__Goal of the exercise__. Search the records for the word "JSON". Copy every line where it appears.

----- Data for analysis

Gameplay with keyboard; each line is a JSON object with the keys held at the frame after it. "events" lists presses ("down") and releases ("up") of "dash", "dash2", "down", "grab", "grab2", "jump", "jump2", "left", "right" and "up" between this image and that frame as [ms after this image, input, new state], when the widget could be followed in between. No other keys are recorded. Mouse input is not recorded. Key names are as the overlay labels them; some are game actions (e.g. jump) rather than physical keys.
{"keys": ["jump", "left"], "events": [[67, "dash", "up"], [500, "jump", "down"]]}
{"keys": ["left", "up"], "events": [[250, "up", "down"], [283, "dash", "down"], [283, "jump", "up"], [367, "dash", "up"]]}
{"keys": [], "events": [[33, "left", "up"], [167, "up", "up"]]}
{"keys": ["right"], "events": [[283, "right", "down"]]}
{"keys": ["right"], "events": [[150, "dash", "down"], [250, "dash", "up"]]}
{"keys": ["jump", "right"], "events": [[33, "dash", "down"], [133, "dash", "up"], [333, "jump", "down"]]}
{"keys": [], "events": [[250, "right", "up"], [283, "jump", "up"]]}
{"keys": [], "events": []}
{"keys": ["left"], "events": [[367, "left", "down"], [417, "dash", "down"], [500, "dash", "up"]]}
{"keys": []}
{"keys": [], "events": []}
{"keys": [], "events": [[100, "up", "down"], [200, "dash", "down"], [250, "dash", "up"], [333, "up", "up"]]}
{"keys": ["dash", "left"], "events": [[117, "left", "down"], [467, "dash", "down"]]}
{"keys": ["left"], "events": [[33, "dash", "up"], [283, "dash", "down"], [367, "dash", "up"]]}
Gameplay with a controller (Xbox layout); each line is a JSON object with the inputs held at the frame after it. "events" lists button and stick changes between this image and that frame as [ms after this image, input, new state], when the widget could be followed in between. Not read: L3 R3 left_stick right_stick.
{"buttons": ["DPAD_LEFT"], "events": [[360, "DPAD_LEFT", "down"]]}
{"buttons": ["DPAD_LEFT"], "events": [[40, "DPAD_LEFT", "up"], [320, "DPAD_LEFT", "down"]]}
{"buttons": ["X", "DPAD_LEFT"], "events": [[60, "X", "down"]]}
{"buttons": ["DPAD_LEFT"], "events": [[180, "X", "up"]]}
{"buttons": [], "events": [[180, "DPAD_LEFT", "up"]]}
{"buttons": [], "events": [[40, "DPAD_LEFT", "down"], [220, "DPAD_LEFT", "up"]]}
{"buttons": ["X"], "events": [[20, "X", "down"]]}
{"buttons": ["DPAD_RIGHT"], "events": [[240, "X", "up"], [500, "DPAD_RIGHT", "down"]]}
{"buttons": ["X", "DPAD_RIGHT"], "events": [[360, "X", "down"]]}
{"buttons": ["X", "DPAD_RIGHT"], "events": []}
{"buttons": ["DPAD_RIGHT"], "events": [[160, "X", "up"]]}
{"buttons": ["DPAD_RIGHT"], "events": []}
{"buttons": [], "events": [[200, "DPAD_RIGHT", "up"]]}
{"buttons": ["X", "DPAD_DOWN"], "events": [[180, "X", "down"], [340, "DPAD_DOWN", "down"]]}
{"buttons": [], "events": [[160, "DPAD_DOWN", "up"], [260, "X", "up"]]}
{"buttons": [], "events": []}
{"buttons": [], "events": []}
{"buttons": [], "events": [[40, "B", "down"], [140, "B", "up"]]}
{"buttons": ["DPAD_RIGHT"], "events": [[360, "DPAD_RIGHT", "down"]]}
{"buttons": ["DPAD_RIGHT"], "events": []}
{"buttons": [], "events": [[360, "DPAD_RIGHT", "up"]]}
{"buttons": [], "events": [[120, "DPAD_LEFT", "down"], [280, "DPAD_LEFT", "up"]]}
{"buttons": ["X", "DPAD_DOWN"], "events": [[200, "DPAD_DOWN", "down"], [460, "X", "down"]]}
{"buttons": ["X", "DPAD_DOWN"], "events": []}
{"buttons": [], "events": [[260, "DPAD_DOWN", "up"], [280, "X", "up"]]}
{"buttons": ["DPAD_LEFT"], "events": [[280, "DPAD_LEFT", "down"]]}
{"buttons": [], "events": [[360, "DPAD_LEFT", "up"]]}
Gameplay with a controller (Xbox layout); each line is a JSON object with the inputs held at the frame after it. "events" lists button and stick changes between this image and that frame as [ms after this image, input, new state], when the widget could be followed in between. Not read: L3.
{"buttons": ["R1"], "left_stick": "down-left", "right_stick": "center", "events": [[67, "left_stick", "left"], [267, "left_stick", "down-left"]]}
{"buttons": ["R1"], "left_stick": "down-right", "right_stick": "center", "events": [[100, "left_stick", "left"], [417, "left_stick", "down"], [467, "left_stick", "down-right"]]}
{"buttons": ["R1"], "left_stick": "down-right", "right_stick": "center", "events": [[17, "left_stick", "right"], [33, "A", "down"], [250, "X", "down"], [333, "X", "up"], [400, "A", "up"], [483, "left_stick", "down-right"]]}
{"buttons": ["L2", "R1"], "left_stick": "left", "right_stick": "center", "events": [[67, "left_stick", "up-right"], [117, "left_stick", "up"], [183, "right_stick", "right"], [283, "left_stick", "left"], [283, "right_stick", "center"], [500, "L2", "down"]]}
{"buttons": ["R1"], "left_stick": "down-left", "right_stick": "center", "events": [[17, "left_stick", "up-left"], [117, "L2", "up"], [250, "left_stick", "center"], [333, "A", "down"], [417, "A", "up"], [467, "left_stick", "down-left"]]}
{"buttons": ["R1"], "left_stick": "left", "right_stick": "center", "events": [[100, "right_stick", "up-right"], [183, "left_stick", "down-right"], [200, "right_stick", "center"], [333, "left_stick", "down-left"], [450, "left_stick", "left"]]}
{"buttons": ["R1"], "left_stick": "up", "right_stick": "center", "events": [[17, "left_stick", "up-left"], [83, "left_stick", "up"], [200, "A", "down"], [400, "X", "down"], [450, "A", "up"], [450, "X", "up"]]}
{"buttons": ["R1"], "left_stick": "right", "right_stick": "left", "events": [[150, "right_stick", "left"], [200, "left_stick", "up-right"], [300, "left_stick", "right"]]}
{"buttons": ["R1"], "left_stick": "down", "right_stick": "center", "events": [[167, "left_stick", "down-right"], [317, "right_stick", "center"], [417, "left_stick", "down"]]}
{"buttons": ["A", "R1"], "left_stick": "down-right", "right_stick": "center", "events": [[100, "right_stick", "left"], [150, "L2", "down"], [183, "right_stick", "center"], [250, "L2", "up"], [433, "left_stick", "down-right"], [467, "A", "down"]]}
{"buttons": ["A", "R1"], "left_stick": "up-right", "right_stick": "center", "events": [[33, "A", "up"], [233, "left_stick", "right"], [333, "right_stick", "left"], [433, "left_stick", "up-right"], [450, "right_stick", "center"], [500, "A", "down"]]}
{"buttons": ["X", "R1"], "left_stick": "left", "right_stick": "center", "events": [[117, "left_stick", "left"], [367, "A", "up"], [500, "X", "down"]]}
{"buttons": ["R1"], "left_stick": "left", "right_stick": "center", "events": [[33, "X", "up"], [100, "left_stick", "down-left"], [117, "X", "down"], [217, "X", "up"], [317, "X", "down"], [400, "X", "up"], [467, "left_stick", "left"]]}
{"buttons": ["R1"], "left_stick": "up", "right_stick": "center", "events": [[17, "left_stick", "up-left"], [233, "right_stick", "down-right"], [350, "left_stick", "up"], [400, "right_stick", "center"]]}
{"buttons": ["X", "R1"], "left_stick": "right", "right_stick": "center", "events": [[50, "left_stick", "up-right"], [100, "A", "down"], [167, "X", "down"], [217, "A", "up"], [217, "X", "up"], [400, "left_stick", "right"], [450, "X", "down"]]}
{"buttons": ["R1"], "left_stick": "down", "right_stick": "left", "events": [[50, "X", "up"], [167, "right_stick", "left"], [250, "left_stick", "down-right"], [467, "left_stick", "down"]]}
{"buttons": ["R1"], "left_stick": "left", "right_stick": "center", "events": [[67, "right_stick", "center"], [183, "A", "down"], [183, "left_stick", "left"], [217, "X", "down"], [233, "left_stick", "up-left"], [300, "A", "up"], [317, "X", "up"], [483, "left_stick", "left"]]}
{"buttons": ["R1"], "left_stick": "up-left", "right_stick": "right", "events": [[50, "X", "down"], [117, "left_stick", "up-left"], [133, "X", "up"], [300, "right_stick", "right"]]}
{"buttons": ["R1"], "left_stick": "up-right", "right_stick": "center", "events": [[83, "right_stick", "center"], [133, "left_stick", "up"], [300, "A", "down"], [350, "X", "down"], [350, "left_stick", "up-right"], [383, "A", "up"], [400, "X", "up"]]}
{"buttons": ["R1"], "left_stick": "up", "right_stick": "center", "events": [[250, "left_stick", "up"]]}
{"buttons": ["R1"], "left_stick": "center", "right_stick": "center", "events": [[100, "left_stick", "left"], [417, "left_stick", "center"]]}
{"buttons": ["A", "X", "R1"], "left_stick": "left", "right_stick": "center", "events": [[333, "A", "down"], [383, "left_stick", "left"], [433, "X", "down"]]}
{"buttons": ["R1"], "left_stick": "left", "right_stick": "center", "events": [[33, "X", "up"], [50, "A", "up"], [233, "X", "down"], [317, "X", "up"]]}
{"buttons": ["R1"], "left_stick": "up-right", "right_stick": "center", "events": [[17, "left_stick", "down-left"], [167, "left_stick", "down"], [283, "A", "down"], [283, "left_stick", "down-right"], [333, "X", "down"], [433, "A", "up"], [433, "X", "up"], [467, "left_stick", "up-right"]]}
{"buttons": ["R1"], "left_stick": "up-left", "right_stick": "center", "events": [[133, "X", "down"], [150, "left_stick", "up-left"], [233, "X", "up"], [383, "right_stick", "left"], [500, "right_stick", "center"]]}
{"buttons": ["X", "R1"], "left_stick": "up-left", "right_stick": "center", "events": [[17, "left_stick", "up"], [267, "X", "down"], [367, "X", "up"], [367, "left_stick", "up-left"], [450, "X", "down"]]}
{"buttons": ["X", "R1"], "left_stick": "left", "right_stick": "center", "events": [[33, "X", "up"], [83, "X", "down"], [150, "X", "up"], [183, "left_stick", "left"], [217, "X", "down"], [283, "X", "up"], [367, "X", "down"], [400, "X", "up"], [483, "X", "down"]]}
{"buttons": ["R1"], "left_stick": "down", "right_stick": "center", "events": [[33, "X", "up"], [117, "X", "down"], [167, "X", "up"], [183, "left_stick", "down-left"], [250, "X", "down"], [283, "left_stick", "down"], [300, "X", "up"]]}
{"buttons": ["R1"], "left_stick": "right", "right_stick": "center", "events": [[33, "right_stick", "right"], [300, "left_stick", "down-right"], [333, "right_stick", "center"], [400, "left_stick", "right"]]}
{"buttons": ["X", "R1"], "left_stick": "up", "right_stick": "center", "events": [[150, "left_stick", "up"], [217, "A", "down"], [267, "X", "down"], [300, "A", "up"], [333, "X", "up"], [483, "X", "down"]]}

----------

__Response to this exercise__.
Gameplay with keyboard; each line is a JSON object with the keys held at the frame after it. "events" lists presses ("down") and releases ("up") of "dash", "dash2", "down", "grab", "grab2", "jump", "jump2", "left", "right" and "up" between this image and that frame as [ms after this image, input, new state], when the widget could be followed in between. No other keys are recorded. Mouse input is not recorded. Key names are as the overlay labels them; some are game actions (e.g. jump) rather than physical keys.
Gameplay with a controller (Xbox layout); each line is a JSON object with the inputs held at the frame after it. "events" lists button and stick changes between this image and that frame as [ms after this image, input, new state], when the widget could be followed in between. Not read: L3 R3 left_stick right_stick.
Gameplay with a controller (Xbox layout); each line is a JSON object with the inputs held at the frame after it. "events" lists button and stick changes between this image and that frame as [ms after this image, input, new state], when the widget could be followed in between. Not read: L3.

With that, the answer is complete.